◆ What you need to do
Please set out every line of the material below as a numbered list, leaving out any blank lines.

(Part of a data file)
━━━━━━━━━━━━━━━━━━━━

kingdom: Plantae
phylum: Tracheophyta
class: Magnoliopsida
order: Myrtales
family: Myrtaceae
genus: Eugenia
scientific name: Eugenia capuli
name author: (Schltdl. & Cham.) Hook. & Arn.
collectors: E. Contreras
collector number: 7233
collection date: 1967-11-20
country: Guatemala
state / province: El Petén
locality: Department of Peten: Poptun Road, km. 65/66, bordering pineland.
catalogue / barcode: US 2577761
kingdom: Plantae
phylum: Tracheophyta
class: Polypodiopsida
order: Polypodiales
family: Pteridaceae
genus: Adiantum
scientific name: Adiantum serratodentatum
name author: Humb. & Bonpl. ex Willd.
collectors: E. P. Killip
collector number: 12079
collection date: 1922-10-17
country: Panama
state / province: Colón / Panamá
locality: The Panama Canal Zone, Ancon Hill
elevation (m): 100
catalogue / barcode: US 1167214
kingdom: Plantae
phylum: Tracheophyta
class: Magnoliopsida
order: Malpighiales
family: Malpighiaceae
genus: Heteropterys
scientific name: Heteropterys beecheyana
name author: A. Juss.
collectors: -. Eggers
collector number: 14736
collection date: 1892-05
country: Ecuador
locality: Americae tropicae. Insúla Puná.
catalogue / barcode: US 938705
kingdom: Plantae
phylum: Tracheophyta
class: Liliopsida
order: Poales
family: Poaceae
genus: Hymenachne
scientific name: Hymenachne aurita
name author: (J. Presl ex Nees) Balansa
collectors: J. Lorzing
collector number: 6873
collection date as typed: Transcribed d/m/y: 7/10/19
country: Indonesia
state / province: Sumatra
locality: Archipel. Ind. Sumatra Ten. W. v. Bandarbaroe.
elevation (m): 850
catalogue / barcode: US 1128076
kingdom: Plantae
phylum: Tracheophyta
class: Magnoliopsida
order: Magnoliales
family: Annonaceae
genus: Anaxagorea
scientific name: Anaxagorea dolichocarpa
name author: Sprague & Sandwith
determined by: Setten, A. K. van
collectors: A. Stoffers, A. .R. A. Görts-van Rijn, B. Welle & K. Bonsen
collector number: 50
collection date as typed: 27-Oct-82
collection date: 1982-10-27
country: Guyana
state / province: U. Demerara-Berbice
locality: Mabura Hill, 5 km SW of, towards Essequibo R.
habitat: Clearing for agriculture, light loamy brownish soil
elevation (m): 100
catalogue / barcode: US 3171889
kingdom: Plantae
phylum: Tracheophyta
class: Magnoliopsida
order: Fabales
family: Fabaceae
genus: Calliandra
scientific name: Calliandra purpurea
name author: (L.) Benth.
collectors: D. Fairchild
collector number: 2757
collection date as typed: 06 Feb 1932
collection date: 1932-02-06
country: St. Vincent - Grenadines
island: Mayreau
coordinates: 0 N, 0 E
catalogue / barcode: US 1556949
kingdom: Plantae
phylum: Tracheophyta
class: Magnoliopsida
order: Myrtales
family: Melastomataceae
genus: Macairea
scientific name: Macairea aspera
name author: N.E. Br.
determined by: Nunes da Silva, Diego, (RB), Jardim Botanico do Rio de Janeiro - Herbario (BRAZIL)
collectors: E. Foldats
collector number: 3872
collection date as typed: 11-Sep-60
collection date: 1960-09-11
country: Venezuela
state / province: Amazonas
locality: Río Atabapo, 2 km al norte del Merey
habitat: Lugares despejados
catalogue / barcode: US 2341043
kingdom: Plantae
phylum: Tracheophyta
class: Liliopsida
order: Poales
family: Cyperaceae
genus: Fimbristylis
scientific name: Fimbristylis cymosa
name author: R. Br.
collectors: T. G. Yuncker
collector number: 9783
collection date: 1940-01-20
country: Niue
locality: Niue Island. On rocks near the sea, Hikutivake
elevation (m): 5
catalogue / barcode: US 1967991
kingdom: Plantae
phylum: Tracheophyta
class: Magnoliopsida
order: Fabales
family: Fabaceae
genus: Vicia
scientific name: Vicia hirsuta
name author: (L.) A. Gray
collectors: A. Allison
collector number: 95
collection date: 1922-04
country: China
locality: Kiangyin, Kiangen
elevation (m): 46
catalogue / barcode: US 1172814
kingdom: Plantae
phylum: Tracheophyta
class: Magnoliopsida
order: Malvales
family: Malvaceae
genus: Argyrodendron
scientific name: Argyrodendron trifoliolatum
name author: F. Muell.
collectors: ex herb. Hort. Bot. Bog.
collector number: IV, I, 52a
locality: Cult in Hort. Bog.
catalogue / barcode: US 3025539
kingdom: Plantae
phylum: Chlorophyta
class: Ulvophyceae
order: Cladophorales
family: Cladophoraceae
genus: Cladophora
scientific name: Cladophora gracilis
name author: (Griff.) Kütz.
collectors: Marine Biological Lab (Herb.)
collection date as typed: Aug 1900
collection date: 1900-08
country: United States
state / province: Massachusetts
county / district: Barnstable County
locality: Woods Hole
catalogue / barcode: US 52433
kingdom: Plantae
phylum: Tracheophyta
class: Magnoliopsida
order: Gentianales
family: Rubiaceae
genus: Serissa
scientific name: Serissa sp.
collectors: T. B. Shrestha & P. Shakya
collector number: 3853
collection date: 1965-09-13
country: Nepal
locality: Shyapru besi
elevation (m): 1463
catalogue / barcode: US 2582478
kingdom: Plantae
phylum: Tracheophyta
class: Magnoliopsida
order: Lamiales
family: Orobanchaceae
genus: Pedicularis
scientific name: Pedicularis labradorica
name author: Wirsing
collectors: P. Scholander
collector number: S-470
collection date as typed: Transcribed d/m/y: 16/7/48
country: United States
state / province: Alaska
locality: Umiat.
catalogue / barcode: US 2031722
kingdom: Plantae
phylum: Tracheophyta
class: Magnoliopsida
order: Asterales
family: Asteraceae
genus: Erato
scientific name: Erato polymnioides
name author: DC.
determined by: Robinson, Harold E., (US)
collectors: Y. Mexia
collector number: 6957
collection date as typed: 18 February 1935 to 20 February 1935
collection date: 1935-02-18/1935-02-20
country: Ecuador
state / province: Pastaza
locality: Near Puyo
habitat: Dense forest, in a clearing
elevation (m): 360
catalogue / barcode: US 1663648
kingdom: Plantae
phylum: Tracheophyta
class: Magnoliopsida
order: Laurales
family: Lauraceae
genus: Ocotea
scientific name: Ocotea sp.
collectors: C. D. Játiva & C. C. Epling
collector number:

━━━━━━━━━━━━━━━━━━━━

◆ The answer
1. kingdom: Plantae
2. phylum: Tracheophyta
3. class: Magnoliopsida
4. order: Myrtales
5. family: Myrtaceae
6. genus: Eugenia
7. scientific name: Eugenia capuli
8. name author: (Schltdl. & Cham.) Hook. & Arn.
9. collectors: E. Contreras
10. collector number: 7233
11. collection date: 1967-11-20
12. country: Guatemala
13. state / province: El Petén
14. locality: Department of Peten: Poptun Road, km. 65/66, bordering pineland.
15. catalogue / barcode: US 2577761
16. kingdom: Plantae
17. phylum: Tracheophyta
18. class: Polypodiopsida
19. order: Polypodiales
20. family: Pteridaceae
21. genus: Adiantum
22. scientific name: Adiantum serratodentatum
23. name author: Humb. & Bonpl. ex Willd.
24. collectors: E. P. Killip
25. collector number: 12079
26. collection date: 1922-10-17
27. country: Panama
28. state / province: Colón / Panamá
29. locality: The Panama Canal Zone, Ancon Hill
30. elevation (m): 100
31. catalogue / barcode: US 1167214
32. kingdom: Plantae
33. phylum: Tracheophyta
34. class: Magnoliopsida
35. order: Malpighiales
36. family: Malpighiaceae
37. genus: Heteropterys
38. scientific name: Heteropterys beecheyana
39. name author: A. Juss.
40. collectors: -. Eggers
41. collector number: 14736
42. collection date: 1892-05
43. country: Ecuador
44. locality: Americae tropicae. Insúla Puná.
45. catalogue / barcode: US 938705
46. kingdom: Plantae
47. phylum: Tracheophyta
48. class: Liliopsida
49. order: Poales
50. family: Poaceae
51. genus: Hymenachne
52. scientific name: Hymenachne aurita
53. name author: (J. Presl ex Nees) Balansa
54. collectors: J. Lorzing
55. collector number: 6873
56. collection date as typed: Transcribed d/m/y: 7/10/19
57. country: Indonesia
58. state / province: Sumatra
59. locality: Archipel. Ind. Sumatra Ten. W. v. Bandarbaroe.
60. elevation (m): 850
61. catalogue / barcode: US 1128076
62. kingdom: Plantae
63. phylum: Tracheophyta
64. class: Magnoliopsida
65. order: Magnoliales
66. family: Annonaceae
67. genus: Anaxagorea
68. scientific name: Anaxagorea dolichocarpa
69. name author: Sprague & Sandwith
70. determined by: Setten, A. K. van
71. collectors: A. Stoffers, A. .R. A. Görts-van Rijn, B. Welle & K. Bonsen
72. collector number: 50
73. collection date as typed: 27-Oct-82
74. collection date: 1982-10-27
75. country: Guyana
76. state / province: U. Demerara-Berbice
77. locality: Mabura Hill, 5 km SW of, towards Essequibo R.
78. habitat: Clearing for agriculture, light loamy brownish soil
79. elevation (m): 100
80. catalogue / barcode: US 3171889
81. kingdom: Plantae
82. phylum: Tracheophyta
83. class: Magnoliopsida
84. order: Fabales
85. family: Fabaceae
86. genus: Calliandra
87. scientific name: Calliandra purpurea
88. name author: (L.) Benth.
89. collectors: D. Fairchild
90. collector number: 2757
91. collection date as typed: 06 Feb 1932
92. collection date: 1932-02-06
93. country: St. Vincent - Grenadines
94. island: Mayreau
95. coordinates: 0 N, 0 E
96. catalogue / barcode: US 1556949
97. kingdom: Plantae
98. phylum: Tracheophyta
99. class: Magnoliopsida
100. order: Myrtales
101. family: Melastomataceae
102. genus: Macairea
103. scientific name: Macairea aspera
104. name author: N.E. Br.
105. determined by: Nunes da Silva, Diego, (RB), Jardim Botanico do Rio de Janeiro - Herbario (BRAZIL)
106. collectors: E. Foldats
107. collector number: 3872
108. collection date as typed: 11-Sep-60
109. collection date: 1960-09-11
110. country: Venezuela
111. state / province: Amazonas
112. locality: Río Atabapo, 2 km al norte del Merey
113. habitat: Lugares despejados
114. catalogue / barcode: US 2341043
115. kingdom: Plantae
116. phylum: Tracheophyta
117. class: Liliopsida
118. order: Poales
119. family: Cyperaceae
120. genus: Fimbristylis
121. scientific name: Fimbristylis cymosa
122. name author: R. Br.
123. collectors: T. G. Yuncker
124. collector number: 9783
125. collection date: 1940-01-20
126. country: Niue
127. locality: Niue Island. On rocks near the sea, Hikutivake
128. elevation (m): 5
129. catalogue / barcode: US 1967991
130. kingdom: Plantae
131. phylum: Tracheophyta
132. class: Magnoliopsida
133. order: Fabales
134. family: Fabaceae
135. genus: Vicia
136. scientific name: Vicia hirsuta
137. name author: (L.) A. Gray
138. collectors: A. Allison
139. collector number: 95
140. collection date: 1922-04
141. country: China
142. locality: Kiangyin, Kiangen
143. elevation (m): 46
144. catalogue / barcode: US 1172814
145. kingdom: Plantae
146. phylum: Tracheophyta
147. class: Magnoliopsida
148. order: Malvales
149. family: Malvaceae
150. genus: Argyrodendron
151. scientific name: Argyrodendron trifoliolatum
152. name author: F. Muell.
153. collectors: ex herb. Hort. Bot. Bog.
154. collector number: IV, I, 52a
155. locality: Cult in Hort. Bog.
156. catalogue / barcode: US 3025539
157. kingdom: Plantae
158. phylum: Chlorophyta
159. class: Ulvophyceae
160. order: Cladophorales
161. family: Cladophoraceae
162. genus: Cladophora
163. scientific name: Cladophora gracilis
164. name author: (Griff.) Kütz.
165. collectors: Marine Biological Lab (Herb.)
166. collection date as typed: Aug 1900
167. collection date: 1900-08
168. country: United States
169. state / province: Massachusetts
170. county / district: Barnstable County
171. locality: Woods Hole
172. catalogue / barcode: US 52433
173. kingdom: Plantae
174. phylum: Tracheophyta
175. class: Magnoliopsida
176. order: Gentianales
177. family: Rubiaceae
178. genus: Serissa
179. scientific name: Serissa sp.
180. collectors: T. B. Shrestha & P. Shakya
181. collector number: 3853
182. collection date: 1965-09-13
183. country: Nepal
184. locality: Shyapru besi
185. elevation (m): 1463
186. catalogue / barcode: US 2582478
187. kingdom: Plantae
188. phylum: Tracheophyta
189. class: Magnoliopsida
190. order: Lamiales
191. family: Orobanchaceae
192. genus: Pedicularis
193. scientific name: Pedicularis labradorica
194. name author: Wirsing
195. collectors: P. Scholander
196. collector number: S-470
197. collection date as typed: Transcribed d/m/y: 16/7/48
198. country: United States
199. state / province: Alaska
200. locality: Umiat.
201. catalogue / barcode: US 2031722
202. kingdom: Plantae
203. phylum: Tracheophyta
204. class: Magnoliopsida
205. order: Asterales
206. family: Asteraceae
207. genus: Erato
208. scientific name: Erato polymnioides
209. name author: DC.
210. determined by: Robinson, Harold E., (US)
211. collectors: Y. Mexia
212. collector number: 6957
213. collection date as typed: 18 February 1935 to 20 February 1935
214. collection date: 1935-02-18/1935-02-20
215. country: Ecuador
216. state / province: Pastaza
217. locality: Near Puyo
218. habitat: Dense forest, in a clearing
219. elevation (m): 360
220. catalogue / barcode: US 1663648
221. kingdom: Plantae
222. phylum: Tracheophyta
223. class: Magnoliopsida
224. order: Laurales
225. family: Lauraceae
226. genus: Ocotea
227. scientific name: Ocotea sp.
228. collectors: C. D. Játiva & C. C. Epling
229. collector number:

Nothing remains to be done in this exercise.